Requirement 1: In the text about the Nena song, edit the stretch from "Music video" through "television series Dark." and write it out with "acclaimed" changed to "celebrated".
Requirement 2: According to the text about the Nena song, which two band members wrote "Irgendwie, irgendwo, irgendwann"?
Requirement 3: Extend the text about the Nena song "Irgendwie, irgendwo, irgendwann" by writing what follows its final sentence.

Selected text:
· · · ·

Single by Nena

from the album Feuer und Flamme
- B-side: "Ganz oben" (live)
- Released: 5 October 1984
- Recorded: Summer 1984
- Length: 4:10
- Label: CBS
- Songwriters: Jörn-Uwe Fahrenkrog-Petersen; Carlo Karges;
- Producers: Reinhold Heil; Manne Praeker;

Nena singles chronology
| "Lass mich dein Pirat sein" (1984) | "Irgendwie, irgendwo, irgendwann" (1984) | "Just a dream" (1984) |

Music video
- Video on YouTube

= Irgendwie, irgendwo, irgendwann =

1984 single by Nena

"Irgendwie, irgendwo, irgendwann" (German for "anyhow, anywhere, anytime”) is a 1984 song by Nena written by band members Jörn-Uwe Fahrenkrog-Petersen and Carlo Karges. It was a commercial success in Europe. Released initially as a single,
it was included on Nena's 1985 album Feuer und Flamme. Many variations and covers of the song have appeared, including samples and foreign language versions, most notably the English language "Anyplace, Anywhere, Anytime". Its various incarnations have charted over a 37-year period and in three different languages. The song regained a certain level of popularity with younger generations when it was featured in the acclaimed German science fiction television series Dark.

==Original version==
Described by Allmusic as a "towering all-time Nena classic", "Irgendwie, irgendwo, irgendwann" (German for "somehow, somewhere, sometime") is a love song, the singer saying that in the mists of time and space, now is the time for some tenderness "before the night returns". Although she didn't write them herself, Nena has suggested that the hookline ("Give me your hand, I'll build you a sandcastle somehow somewhere sometime") refers to building sandcastles in Potsdamer Square in Berlin during the Cold War. Cold War Berlin is where Nena spent the few years immediately before becoming famous, at which time Potsdamer Platz was a desolate No Man's Land in the shadow of the Berlin Wall. The tender lyric is set to a rumbustious, free-flowing and catchy tune.

· · · ·

Record excerpts:
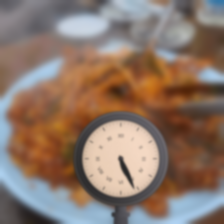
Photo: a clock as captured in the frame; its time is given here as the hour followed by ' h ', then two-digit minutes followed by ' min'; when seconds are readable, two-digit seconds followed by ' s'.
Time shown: 5 h 26 min
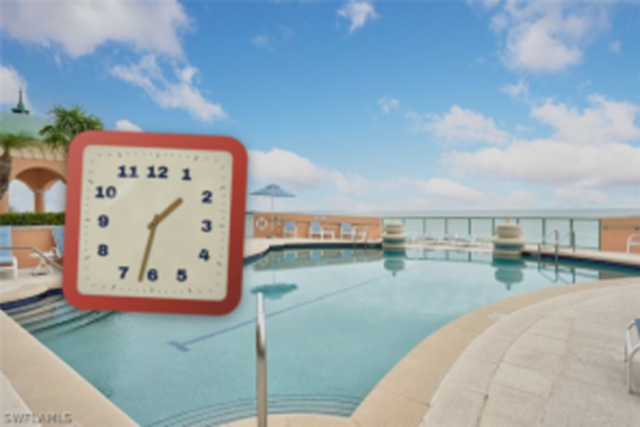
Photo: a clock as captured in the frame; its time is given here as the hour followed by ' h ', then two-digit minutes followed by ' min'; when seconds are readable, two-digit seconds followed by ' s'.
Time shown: 1 h 32 min
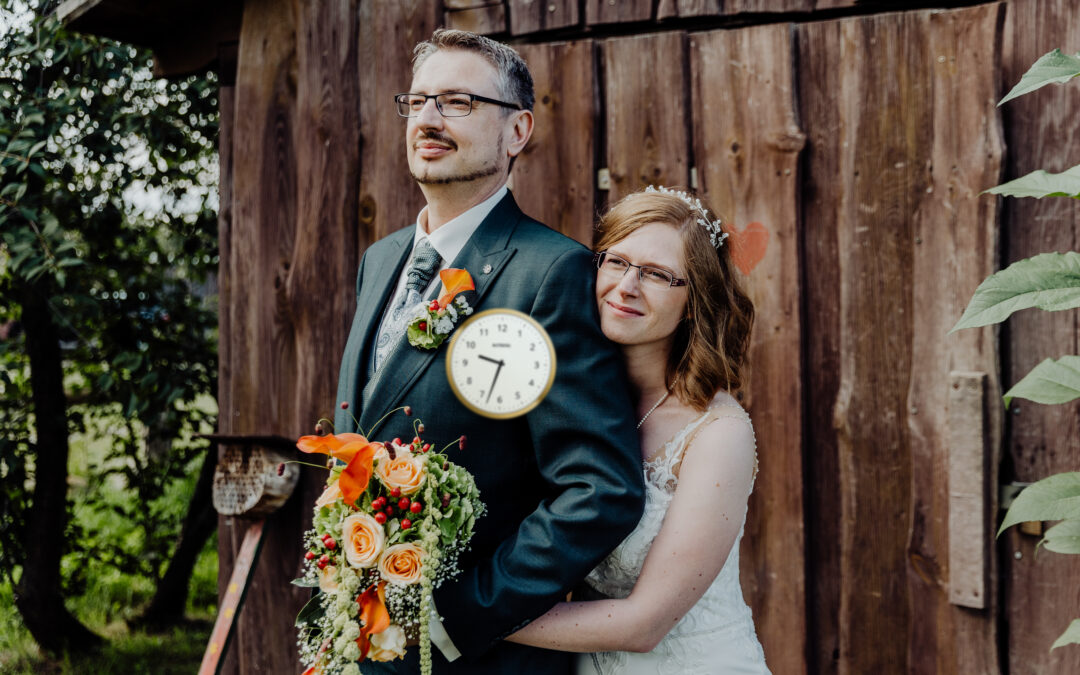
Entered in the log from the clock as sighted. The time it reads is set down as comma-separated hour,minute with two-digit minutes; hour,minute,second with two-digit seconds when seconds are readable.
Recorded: 9,33
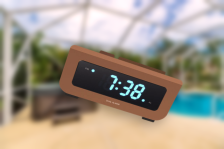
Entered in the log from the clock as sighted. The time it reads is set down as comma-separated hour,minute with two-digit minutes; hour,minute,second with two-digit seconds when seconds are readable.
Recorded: 7,38
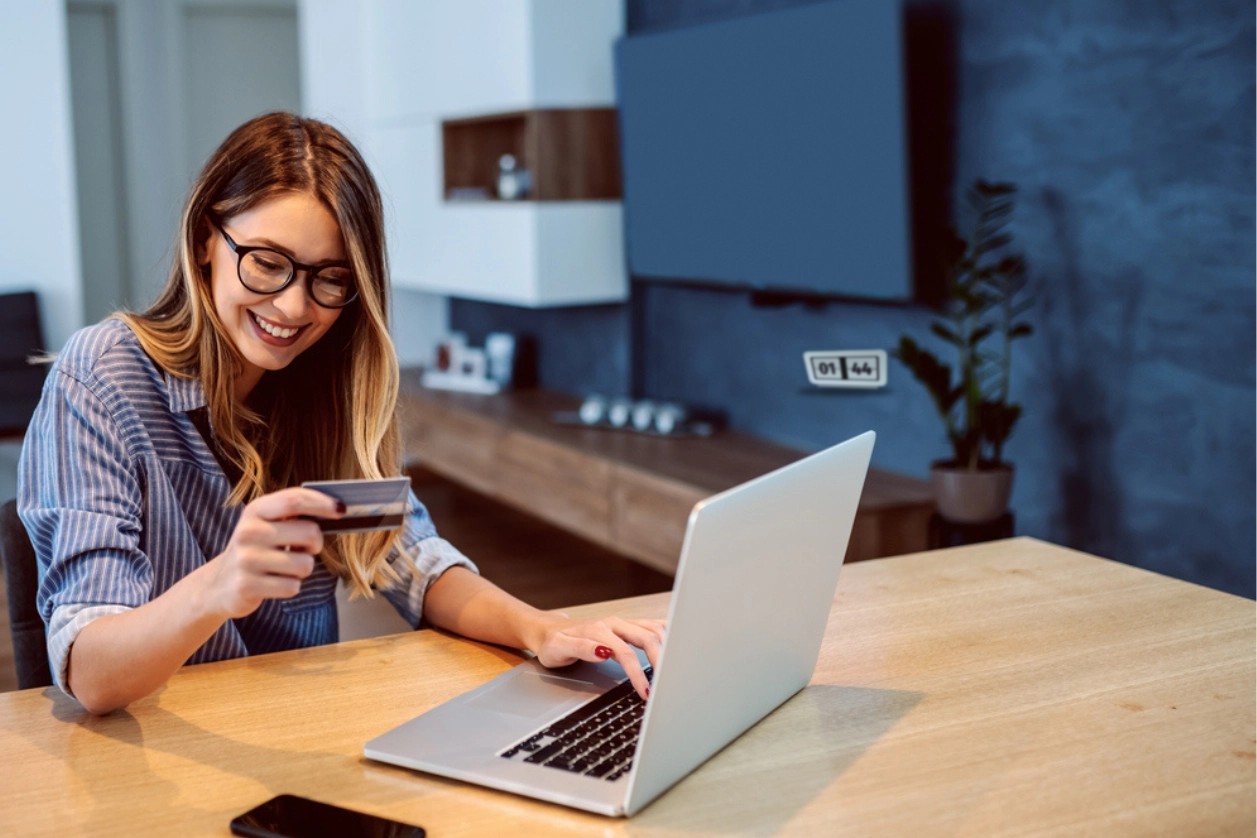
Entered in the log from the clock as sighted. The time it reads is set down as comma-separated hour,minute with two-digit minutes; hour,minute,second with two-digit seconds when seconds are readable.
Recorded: 1,44
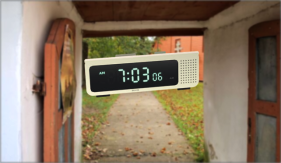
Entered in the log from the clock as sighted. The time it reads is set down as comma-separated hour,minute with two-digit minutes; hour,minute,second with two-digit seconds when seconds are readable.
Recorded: 7,03,06
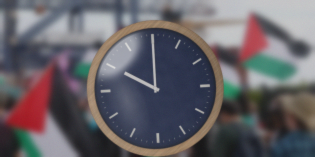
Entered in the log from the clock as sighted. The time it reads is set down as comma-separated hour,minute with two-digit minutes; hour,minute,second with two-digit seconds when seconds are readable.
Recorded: 10,00
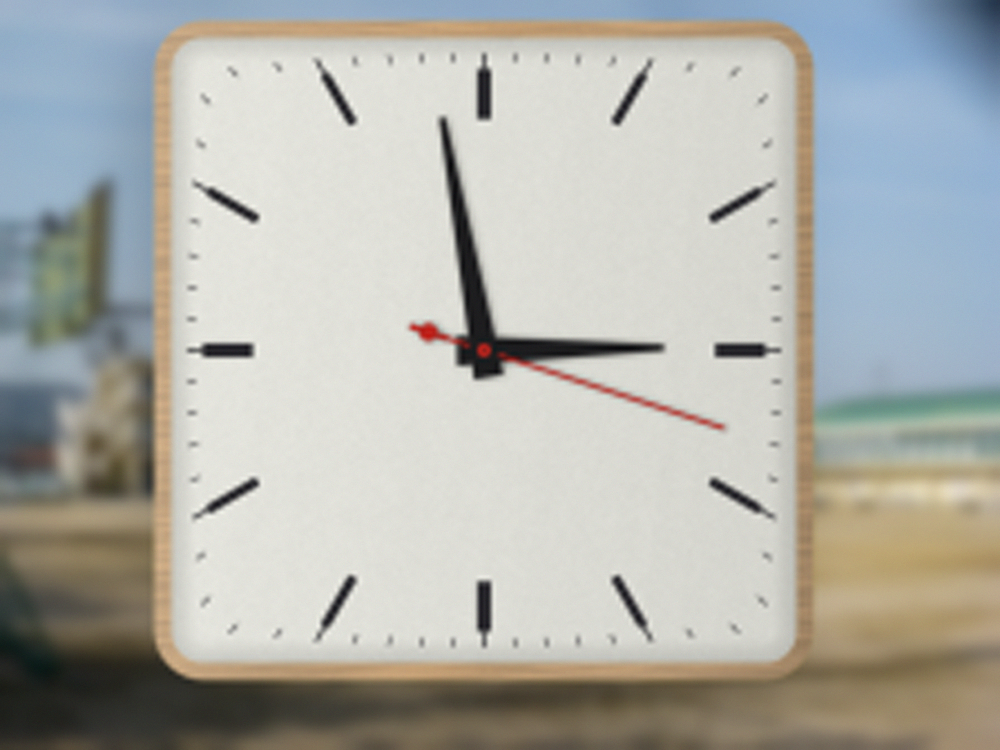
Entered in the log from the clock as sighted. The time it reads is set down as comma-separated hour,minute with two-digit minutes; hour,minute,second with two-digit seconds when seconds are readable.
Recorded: 2,58,18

· · · ·

Reply 1:
Music video
- Video on YouTube

= Irgendwie, irgendwo, irgendwann =

1984 single by Nena

"Irgendwie, irgendwo, irgendwann" (German for "anyhow, anywhere, anytime”) is a 1984 song by Nena written by band members Jörn-Uwe Fahrenkrog-Petersen and Carlo Karges. It was a commercial success in Europe. Released initially as a single,
it was included on Nena's 1985 album Feuer und Flamme. Many variations and covers of the song have appeared, including samples and foreign language versions, most notably the English language "Anyplace, Anywhere, Anytime". Its various incarnations have charted over a 37-year period and in three different languages. The song regained a certain level of popularity with younger generations when it was featured in the celebrated German science fiction television series Dark.

Reply 2: Jörn-Uwe Fahrenkrog-Petersen and Carlo Karges.

Reply 3:
"Irgendwie, irgendwo, irgendwann" reached No.3 on the German chart in 1984. It was the last top-five entry Nena was to have in her homeland for 19 years until in 2003 she reprised the song as the duet "Anyplace, Anywhere, Anytime" with Kim Wilde as part of her 2002 career revival brought about by the triple platinum Nena feat. Nena album. The song also featured in all three seasons of the 2017-2020 Netflix German science fiction thriller series Dark.

===Music video===
At the beginning of the music video a garage door opens, Nena emerges and runs through spider webs before finding a car. In the next scene, a group of people are seen removing the vehicle. Nena then appears in a pyramid and awakens a mummy (played by the band's keyboard player, Jörn-Uwe Fahrenkrog-Petersen) by touching it. A soldier (played by the band's guitarist, Carlo Karges) then joins Nena, trapped in the car. The video then cuts to the band performing the song at a live concert. Next the band's bassist (Jürgen Dehmel) is seen running away from a mechanical dragon before finding a safe spot where Nena joins him. After this, Nena is seen as a samurai but falls into a hole and is rescued by Rolf Brendel, the band's drummer and Nena's then boyfriend. In the remainder of the video, a few excerpts are repeated. The video was shot at a film studio in London and directed by Nick Morris.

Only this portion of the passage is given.